When I built my little water feature a few years ago, I specifically chose a few rocks with lichens growing on them. I didn't know if the lichens would survive outside their native habitat, but I liked the look of them on the rocks.
The lichens are doing just fine. Most likely, their home rock came from nearby and they're adapted to the climate here. Lichens tend to grow on surfaces that are unsuitable for other vegetation. In fact, when conditions are unfavorable to growth and food production, their metabolism shuts down.
Lichens provide food to numerous animals, mostly in the winter. Large ungulates like deer, elk, caribou and others nibble on lichen when other forage is scarce. Squirrels eat lichens and also use them for insulating their nests. Hummingbirds are partial to lichens for their delicate nests as well. Some insects are known to use bits of lichen for camouflage.
Lichens can be put in three categories depending on the surface they choose as home:
1. Epiphytic lichens grow on the bark of trees and shrubs, living or dead. These lichens can take on many shapes and colors.
2. Saxicolous lichens grow on rocks (and, in more recent times, on concrete). They tend to be flat against their host, and colors usually range in grays, browns and blacks.
3. Terrestrial lichens grow on soil. Their shapes and colors can look like either epiphytic or saxicolous lichens. This type of lichen helps prevent soil erosion.
Microbiotic soils are made up of lichens, cyanobacteria and mosses.
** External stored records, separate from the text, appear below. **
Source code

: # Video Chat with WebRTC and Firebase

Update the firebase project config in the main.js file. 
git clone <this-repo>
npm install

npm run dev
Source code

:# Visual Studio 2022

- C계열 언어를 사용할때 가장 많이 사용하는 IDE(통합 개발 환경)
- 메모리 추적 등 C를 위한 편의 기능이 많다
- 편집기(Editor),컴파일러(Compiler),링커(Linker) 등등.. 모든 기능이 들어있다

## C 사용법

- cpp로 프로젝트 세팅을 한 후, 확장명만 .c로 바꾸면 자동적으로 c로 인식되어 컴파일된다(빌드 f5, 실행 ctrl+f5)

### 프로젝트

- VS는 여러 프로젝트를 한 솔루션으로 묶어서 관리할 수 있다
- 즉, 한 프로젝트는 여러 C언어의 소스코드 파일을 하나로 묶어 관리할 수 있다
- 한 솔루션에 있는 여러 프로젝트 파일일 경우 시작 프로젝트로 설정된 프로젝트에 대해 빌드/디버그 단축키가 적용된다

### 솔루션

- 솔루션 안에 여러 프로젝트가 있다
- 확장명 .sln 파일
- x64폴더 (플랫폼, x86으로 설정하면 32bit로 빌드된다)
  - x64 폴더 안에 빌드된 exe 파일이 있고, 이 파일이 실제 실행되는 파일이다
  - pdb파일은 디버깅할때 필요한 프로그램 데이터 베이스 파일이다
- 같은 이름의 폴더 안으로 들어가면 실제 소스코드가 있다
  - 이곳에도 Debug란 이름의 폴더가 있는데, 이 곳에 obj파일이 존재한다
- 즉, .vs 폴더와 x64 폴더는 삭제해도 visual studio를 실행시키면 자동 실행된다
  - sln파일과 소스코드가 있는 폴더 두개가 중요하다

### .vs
A lichen is a partnership between a fungus and an algae. Sometimes cyanobacteria are also part of the partnership.
We're all familiar with fungi. The most well known is the mushroom. Mushrooms don't have chlorophyll and can't create their own food. They grow in decomposing vegetable matter which provides their needed nutrients.
Cyanobacteria, also known as blue green algae, photosynthesize and also fix nitrogen in the soil. Marine cyanobacteria are responsible for about half the photosynthesis of the open ocean.
Algae is green and feeds itself through photosynthesis. For fungi to grow without decomposing material, they team up with algae or cyanobacteria (and sometimes both) in order to get food. The partnership creates a completely different organism called a lichen. According to some researchers, lichens are organisms that have discovered agriculture!
Lichens have no scientific names. When you see a lichen referred to by a scientific name, the name refers to the type of fungus that is the "farmer" of the group. But it's the algae part of the partnership that determines lichen color, shape and where the partnership calls home.
The fungus partner of lichens reproduces with spores. The spores germinate, then have to find their own algae partner or they'll die (and most do die). Some enterprising fungi steal algae from other lichens. Like many other plants, bits broken off from the mother lichen can start another colony, too.
Lichens absorb air pollution and are, therefore, bio-indicators of the health of our air. Pollutants can be measured in their tissue. Lichens are very slow growing and the exact growth rate of some types are known. Those types can be used to determine the rates of pollution at various times.
Lichens have other uses, too. Some are poisonous, some are antibacterial (and used in deodorants). They're used as paints, dyes, in cosmetics and as decorations! A door wreath always looks nice with some colorful lichens attached.